JAMA: HBBS linked to death, MI risk; FDA called to stop HBBS trials
The use of hemoglobin-based blood substitutes (HBBS) is associated with a significantly increased risk of death and MI, according to a meta-analysis published online April 28 in the Journal of the American Medical Association. The researchers noted that the FDA had ample evidence eight years ago to stop ongoing studies using HBBS, some in cardiac surgery trials, but did not.

HBBSs are infusible oxygen-carrying liquids that have long shelf lives, have no need for refrigeration or cross-matching, and are ideal for treating hemorrhagic shock in remote settings. Some trials of HBBSs during the last decade have reported increased risks without clinical benefit, according to the authors.

As a result of these reports, Charles Natanson, MD, from the critical care medicine department at the National Institutes of Health in Bethesda, Md., and colleagues, undertook the study to assess the safety of HBBSs in surgical, stroke and trauma patients.

The researchers examined 16 trials involving five different products and 3,711 patients in varied patient populations were identified.

Overall, Natanson and colleagues found that there was a statistically significant increase in the risk of death (164 deaths in the HBBS-treated groups and 123 deaths in the control groups) and risk of MI (59 MIs in the HBBS-treated groups and 16 MIs in the control groups) with the HBBSs. Subgroup analysis of the trials indicated the increased risk was not restricted to a particular HBBS or clinical indication, the authors wrote.

The researchers noted that the data reported by sponsors to the FDA are not made public by the agency unless the product is approved or an advisory committee is convened to discuss the product.

The authors said their cumulative mortality analysis “indicates that prompt meta-analyses of the HBBS trials by the FDA most likely would have demonstrated significant risks by 2000. Had the agency placed a moratorium on trials at that point, product-related deaths and MIs in subsequent trials most likely would have been prevented.” However, for the past eight years, such data were not made available to scientists.

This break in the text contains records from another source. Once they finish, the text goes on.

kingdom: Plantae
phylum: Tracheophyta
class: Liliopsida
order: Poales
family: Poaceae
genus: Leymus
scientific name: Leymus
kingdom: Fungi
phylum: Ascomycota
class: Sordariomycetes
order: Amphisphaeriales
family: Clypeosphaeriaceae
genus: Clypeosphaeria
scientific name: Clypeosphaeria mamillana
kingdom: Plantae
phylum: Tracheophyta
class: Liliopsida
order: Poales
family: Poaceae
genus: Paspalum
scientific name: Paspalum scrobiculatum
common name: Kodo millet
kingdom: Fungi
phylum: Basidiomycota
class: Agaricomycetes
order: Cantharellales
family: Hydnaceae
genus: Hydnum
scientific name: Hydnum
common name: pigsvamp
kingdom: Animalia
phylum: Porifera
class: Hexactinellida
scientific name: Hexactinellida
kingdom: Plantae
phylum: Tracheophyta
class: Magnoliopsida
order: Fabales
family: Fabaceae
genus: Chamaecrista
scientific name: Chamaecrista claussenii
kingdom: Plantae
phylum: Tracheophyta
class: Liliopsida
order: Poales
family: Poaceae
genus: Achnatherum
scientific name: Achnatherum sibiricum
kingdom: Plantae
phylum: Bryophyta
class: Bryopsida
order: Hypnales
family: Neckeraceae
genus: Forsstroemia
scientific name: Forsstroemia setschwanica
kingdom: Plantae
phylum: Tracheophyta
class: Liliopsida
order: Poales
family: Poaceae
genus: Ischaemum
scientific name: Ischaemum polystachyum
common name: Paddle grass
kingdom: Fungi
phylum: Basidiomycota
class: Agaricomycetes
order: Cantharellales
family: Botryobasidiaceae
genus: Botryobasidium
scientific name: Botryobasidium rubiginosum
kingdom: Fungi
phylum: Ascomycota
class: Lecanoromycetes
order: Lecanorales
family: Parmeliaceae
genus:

The researchers said that there are five ongoing trials of HBBSs, and at least one is being planned.

The authors warned that the “risks of these HBBS products should be weighed against any benefits the products may have demonstrated.”

“The results of all trials of experimental agents conducted in human beings—from phase 1 to phase 4—should be fully and expeditiously disclosed to the scientific and medical communities. The case study detailed here underscores both the scientific inefficiency and the real risks to patients of the current failure to report data promptly. When ‘secret science’ is allowed, scientists are unable to build on the successes or failures of other researchers testing similar products, and patients can be repeatedly exposed to risks unnecessarily,” Natanson and colleagues concluded.